=== What to do ===
a – Write out the passage of the parton distributions page starting with "The paper develops" and going on through "and $\alpha_s$ extractions.".
b – Decide whether each statement agrees with the parton distributions page, giving yes or no along with the exact words of the page that settle it: (i) The higher twist and power correction effects are modeled as additive shifts. (ii) The theory covariance formalism had already been used to account for nuclear uncertainties in global PDF determinations. (iii) In Figure 3.1, the prior uncertainty is drawn in gray.
c – Proceed with the parton distributions page, picking up right after its final sentence.

=== Source passage ===

Parton distributions with higher twist and jet power corrections

TL;DR

The paper develops a global PDF determination that accounts for higher twist (HT) corrections in DIS and linear power corrections (PCs) in jet/dijet production using a theory covariance framework. HT and PC effects are modeled as multiplicative, linearly parameterized shifts with full correlation across related observables, and their uncertainties are propagated into PDFs via Monte Carlo replicas. The resulting NNPDF4.0HT sets show modest but non-negligible impacts, most notably in the gluon distribution at intermediate $x$ and in Higgs production via gluon fusion, with improvements in perturbative convergence and data description when HT/PCs are included. The work provides public PDFs with HT and PCs (LHAPDF sets) and highlights the necessity of accounting for such power corrections in high-precision LHC phenomenology and $\alpha_s$ extractions.

Abstract

We present a global determination of parton distribution functions (PDFs) that accounts for higher twist corrections in deep-inelastic scattering (DIS) and linear power corrections for single inclusive jet and dijet production data from the LHC. We determine these corrections and their associated correlated uncertainties using a methodology based on the theory covariance formalism, previously used to account for nuclear uncertainties and missing higher order uncertainties (MHOUs) in global PDF determinations. We then study the impact of the power corrections on the extracted PDFs, and demonstrate an improved description of the data due to a reduced sensitivity to DIS data in the low-$x$ region where higher twist uncertainties are relatively large, and a reduced sensitivity to single inclusive jet data at relatively low $p_T$, where linear power corrections can be significant. Finally, we assess the impact of power corrections on observables relevant to LHC phenomenology, including Higgs production via gluon fusion, and the determination of $α_s$. We find that these effects, while small, can be significant, improving perturbative convergence.

Figures (11)

• Figure 3.1: The three HT functions $H_2^p(x)$ (top), $H_2^d(x)$ (middle) and $H_{CC}(x)$ (lower). The prior uncertainty is shown in gray. The posterior distribution is then shown for HT determinations where the leading twist is computed at NNLO (blue), NNLO+MHOU (green) and aN$^3$LO+MHOU (red).

=== Extracted material ===
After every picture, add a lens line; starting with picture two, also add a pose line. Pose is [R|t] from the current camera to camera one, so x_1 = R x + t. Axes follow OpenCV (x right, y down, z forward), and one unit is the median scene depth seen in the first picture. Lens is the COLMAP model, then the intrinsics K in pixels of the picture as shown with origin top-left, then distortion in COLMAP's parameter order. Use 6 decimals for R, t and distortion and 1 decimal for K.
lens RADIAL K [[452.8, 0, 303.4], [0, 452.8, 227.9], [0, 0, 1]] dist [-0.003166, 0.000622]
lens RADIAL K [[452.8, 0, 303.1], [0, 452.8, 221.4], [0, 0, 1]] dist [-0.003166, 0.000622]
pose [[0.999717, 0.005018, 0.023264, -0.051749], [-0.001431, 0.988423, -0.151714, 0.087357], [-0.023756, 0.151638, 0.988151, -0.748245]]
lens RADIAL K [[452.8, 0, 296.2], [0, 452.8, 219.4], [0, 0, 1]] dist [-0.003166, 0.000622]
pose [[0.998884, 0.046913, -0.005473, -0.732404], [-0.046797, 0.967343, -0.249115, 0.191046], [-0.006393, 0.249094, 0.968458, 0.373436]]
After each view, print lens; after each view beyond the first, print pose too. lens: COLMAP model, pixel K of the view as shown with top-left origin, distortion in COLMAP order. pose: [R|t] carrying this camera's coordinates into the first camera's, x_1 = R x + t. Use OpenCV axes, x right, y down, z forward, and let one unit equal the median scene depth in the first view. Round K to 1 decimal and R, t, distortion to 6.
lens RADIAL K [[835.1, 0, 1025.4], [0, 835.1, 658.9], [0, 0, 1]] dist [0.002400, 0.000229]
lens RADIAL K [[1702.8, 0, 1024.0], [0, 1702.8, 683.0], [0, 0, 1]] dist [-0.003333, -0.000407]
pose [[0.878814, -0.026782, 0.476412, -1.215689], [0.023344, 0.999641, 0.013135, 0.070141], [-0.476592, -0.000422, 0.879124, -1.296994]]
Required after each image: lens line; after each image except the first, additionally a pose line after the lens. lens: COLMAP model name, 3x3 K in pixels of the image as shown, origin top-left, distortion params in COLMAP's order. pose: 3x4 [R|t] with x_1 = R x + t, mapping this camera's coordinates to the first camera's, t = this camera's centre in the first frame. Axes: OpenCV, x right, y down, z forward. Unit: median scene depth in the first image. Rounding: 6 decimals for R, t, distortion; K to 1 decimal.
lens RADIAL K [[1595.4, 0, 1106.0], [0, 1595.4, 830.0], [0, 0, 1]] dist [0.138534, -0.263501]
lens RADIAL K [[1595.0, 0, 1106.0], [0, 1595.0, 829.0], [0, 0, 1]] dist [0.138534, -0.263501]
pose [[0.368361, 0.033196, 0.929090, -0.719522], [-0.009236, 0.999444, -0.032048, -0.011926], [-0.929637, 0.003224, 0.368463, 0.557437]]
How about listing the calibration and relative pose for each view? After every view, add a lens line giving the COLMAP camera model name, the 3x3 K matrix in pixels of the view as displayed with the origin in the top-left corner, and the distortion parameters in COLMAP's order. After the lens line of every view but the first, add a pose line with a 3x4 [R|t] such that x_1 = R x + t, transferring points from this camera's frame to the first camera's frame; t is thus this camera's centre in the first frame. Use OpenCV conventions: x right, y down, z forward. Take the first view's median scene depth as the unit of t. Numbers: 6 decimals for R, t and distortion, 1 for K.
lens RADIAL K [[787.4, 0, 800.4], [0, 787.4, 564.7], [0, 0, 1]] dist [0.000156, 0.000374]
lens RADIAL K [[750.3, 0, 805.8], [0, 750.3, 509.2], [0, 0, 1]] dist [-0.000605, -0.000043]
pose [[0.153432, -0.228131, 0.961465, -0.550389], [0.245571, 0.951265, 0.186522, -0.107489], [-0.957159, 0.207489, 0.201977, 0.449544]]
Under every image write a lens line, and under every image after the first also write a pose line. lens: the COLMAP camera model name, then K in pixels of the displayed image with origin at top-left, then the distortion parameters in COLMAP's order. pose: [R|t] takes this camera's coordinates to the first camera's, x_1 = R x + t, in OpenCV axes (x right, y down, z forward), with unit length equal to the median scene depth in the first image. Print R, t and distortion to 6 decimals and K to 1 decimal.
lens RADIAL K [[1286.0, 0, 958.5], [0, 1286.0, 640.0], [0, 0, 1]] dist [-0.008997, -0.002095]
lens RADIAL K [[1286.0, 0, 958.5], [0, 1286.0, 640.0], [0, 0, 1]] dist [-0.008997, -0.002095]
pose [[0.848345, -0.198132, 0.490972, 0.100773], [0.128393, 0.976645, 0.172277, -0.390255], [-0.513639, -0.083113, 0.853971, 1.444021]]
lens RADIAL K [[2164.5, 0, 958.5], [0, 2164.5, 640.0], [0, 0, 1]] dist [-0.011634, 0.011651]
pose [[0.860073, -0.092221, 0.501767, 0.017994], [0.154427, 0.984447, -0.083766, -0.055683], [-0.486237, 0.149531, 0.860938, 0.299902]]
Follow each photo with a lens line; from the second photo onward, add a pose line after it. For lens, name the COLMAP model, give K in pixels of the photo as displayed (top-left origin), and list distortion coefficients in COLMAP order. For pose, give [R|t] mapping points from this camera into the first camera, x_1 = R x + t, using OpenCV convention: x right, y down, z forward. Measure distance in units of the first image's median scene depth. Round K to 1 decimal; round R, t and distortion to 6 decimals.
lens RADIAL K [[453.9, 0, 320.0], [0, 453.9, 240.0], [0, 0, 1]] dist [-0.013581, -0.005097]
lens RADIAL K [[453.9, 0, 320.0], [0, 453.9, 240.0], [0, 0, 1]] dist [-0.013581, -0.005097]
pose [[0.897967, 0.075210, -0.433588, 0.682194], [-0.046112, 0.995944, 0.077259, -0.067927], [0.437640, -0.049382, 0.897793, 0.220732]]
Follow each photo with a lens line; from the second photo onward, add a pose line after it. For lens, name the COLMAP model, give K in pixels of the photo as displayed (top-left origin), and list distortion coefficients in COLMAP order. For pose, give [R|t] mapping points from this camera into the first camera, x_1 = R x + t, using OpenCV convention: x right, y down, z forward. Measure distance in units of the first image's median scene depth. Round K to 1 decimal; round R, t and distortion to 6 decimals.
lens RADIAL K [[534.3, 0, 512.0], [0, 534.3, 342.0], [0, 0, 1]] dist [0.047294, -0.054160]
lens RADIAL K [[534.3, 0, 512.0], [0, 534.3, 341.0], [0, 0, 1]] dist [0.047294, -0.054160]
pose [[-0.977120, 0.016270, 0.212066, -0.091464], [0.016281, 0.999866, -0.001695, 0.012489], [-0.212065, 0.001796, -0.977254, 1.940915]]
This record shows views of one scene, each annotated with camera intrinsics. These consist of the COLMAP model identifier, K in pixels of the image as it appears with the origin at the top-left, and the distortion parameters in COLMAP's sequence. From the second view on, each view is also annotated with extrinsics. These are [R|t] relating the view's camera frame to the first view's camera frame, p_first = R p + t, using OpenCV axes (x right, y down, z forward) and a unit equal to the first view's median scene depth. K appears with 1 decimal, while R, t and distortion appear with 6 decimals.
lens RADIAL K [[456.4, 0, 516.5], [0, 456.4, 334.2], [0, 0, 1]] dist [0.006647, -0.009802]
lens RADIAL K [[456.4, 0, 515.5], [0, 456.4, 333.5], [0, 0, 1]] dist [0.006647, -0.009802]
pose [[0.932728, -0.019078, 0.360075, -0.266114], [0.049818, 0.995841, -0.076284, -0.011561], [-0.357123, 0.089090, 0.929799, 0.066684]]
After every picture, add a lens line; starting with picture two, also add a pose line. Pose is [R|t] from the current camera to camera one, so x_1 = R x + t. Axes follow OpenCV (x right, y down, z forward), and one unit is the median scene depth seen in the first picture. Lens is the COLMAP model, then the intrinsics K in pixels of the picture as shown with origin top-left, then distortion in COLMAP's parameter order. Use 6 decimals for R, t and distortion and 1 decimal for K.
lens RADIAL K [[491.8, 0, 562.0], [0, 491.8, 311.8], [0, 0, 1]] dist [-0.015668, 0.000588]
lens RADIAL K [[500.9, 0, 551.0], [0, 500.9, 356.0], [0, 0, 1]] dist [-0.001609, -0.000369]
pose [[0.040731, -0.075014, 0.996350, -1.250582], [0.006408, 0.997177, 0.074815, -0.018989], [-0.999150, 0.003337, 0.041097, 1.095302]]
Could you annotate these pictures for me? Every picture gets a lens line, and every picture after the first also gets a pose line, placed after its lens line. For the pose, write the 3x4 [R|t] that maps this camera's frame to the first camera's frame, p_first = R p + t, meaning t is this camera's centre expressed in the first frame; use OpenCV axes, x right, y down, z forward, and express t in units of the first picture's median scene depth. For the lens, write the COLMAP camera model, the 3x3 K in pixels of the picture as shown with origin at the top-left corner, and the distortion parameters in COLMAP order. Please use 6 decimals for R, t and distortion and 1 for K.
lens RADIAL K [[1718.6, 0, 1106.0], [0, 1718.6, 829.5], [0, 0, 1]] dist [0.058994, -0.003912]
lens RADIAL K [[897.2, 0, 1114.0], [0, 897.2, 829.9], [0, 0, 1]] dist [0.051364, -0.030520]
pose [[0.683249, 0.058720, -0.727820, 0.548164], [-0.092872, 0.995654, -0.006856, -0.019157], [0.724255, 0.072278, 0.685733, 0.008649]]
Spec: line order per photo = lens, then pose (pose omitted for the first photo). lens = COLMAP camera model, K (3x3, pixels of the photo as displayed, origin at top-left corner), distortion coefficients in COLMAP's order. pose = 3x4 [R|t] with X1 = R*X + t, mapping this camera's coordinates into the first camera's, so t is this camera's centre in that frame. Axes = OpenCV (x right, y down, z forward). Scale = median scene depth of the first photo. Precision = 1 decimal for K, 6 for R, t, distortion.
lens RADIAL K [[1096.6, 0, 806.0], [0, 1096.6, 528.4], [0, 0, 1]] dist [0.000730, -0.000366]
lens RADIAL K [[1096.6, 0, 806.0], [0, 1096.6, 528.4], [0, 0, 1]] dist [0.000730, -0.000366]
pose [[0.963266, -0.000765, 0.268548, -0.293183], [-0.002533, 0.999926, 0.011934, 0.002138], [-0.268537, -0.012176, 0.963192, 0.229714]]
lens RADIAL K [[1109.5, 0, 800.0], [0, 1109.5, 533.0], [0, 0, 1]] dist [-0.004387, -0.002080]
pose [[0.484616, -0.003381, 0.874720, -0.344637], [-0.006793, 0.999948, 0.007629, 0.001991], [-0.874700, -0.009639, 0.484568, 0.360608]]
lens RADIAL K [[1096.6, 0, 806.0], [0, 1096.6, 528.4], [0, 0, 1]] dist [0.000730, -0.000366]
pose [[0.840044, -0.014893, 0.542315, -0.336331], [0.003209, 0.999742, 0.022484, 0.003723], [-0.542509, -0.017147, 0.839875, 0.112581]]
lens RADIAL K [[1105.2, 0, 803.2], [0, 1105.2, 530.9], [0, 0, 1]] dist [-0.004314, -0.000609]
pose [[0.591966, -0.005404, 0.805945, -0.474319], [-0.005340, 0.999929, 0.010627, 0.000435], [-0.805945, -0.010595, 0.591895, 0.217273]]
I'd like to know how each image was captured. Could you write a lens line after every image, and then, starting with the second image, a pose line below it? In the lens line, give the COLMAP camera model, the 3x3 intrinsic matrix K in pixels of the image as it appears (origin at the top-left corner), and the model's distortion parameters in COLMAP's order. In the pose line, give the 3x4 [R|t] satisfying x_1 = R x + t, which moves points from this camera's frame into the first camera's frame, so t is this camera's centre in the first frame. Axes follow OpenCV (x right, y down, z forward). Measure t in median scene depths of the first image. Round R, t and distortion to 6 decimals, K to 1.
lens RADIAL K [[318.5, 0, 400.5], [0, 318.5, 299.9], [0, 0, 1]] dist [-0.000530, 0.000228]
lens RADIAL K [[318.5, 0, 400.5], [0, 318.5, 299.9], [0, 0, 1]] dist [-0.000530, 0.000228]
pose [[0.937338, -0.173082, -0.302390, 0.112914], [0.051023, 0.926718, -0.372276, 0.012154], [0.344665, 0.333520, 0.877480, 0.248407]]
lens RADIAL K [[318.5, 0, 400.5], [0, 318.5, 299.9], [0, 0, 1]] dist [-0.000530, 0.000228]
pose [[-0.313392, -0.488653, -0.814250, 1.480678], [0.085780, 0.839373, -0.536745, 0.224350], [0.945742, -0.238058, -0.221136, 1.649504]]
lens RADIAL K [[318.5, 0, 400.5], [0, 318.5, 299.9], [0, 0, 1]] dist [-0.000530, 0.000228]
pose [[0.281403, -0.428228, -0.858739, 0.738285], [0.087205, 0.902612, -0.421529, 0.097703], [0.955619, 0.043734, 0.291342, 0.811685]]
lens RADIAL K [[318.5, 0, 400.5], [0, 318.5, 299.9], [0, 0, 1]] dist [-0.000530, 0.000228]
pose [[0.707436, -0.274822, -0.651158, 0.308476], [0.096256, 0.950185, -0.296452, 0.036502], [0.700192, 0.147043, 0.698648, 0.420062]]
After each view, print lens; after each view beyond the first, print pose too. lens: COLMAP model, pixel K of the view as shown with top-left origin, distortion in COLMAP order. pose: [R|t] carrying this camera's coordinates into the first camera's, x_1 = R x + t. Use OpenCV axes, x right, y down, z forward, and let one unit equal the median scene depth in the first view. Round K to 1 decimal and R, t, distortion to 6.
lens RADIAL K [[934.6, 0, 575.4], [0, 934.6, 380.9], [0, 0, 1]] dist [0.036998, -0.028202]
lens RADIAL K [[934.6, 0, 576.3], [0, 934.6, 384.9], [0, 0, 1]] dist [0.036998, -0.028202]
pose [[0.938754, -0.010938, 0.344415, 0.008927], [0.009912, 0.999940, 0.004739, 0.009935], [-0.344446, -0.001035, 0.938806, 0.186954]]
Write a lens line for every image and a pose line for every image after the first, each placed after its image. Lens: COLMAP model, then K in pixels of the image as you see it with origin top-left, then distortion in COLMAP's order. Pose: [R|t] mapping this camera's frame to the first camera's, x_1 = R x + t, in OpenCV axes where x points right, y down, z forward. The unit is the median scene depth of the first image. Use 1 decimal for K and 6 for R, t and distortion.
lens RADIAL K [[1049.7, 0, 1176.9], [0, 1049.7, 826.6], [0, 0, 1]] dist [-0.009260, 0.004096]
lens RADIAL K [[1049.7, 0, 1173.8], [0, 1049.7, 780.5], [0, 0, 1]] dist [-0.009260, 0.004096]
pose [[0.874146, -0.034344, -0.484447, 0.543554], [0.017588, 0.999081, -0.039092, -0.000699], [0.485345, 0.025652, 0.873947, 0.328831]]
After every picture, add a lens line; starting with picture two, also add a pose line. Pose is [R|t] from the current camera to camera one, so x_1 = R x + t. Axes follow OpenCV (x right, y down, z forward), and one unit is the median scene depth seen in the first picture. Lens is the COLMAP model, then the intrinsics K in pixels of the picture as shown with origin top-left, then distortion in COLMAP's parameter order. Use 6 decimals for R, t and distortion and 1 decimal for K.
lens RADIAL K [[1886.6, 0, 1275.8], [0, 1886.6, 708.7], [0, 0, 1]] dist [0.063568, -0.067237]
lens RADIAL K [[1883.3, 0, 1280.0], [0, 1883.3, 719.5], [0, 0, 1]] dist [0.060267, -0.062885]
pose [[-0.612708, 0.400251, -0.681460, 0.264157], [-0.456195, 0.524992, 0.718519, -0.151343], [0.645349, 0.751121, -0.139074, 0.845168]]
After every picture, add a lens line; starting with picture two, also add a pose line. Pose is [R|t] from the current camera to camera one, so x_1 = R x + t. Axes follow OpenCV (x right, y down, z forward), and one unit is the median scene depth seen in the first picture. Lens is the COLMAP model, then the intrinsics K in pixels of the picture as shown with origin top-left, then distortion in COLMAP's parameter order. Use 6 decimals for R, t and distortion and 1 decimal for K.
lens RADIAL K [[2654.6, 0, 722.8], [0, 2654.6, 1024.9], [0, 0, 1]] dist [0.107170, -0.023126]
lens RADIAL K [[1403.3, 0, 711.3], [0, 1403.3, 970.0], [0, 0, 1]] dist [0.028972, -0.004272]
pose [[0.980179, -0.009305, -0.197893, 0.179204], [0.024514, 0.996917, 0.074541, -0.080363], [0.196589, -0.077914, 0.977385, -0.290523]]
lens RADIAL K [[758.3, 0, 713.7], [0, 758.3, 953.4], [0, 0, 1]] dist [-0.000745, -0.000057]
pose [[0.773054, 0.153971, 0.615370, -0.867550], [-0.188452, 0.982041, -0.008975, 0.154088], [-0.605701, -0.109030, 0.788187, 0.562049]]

=== List of answers ===
a –
The paper develops a global PDF determination that accounts for higher twist (HT) corrections in DIS and linear power corrections (PCs) in jet/dijet production using a theory covariance framework. HT and PC effects are modeled as multiplicative, linearly parameterized shifts with full correlation across related observables, and their uncertainties are propagated into PDFs via Monte Carlo replicas. The resulting NNPDF4.0HT sets show modest but non-negligible impacts, most notably in the gluon distribution at intermediate $x$ and in Higgs production via gluon fusion, with improvements in perturbative convergence and data description when HT/PCs are included. The work provides public PDFs with HT and PCs (LHAPDF sets) and highlights the necessity of accounting for such power corrections in high-precision LHC phenomenology and $\alpha_s$ extractions.

b –
(i) No: "HT and PC effects are modeled as multiplicative, linearly parameterized shifts"
(ii) Yes: "previously used to account for nuclear uncertainties and missing higher order uncertainties (MHOUs) in global PDF determinations"
(iii) Yes: "The prior uncertainty is shown in gray."

c –
• Figure 3.2: The $x,Q^2$ plane of the DIS data points used in the fits: the NC data (left) and CC data (right). The solid line indicates the position of the standard cut used in NNPDF4.0. The additional data points below this line are the data added when the cuts are lowered to determine the HT. The size of the points indicates the size of the the absolute value of the relative shift due to HT, determined in the NNLO fit. The colour code represents the ratio between the posterior uncertainty due to HT and the experimental uncertainty.
• Figure 3.3: Comparison of our NNLO $F_2$ higher twist to that determined in protons and deuteron by Virchaux and Milsztajn in a NLO PDF fit to SLAC and BCDMS data Virchaux:1991xp. They include TMCs, and use the same multiplicative parametrization of the HT, fitting proton and deuteron data separately, so the results are directly comparable to our own.
• Figure 3.4: Same as Fig. \ref{['fig:posterior_dis']}, but for single-inclusive jets (top), ATLAS dijet (lower left) and CMS dijet (lower right) observables.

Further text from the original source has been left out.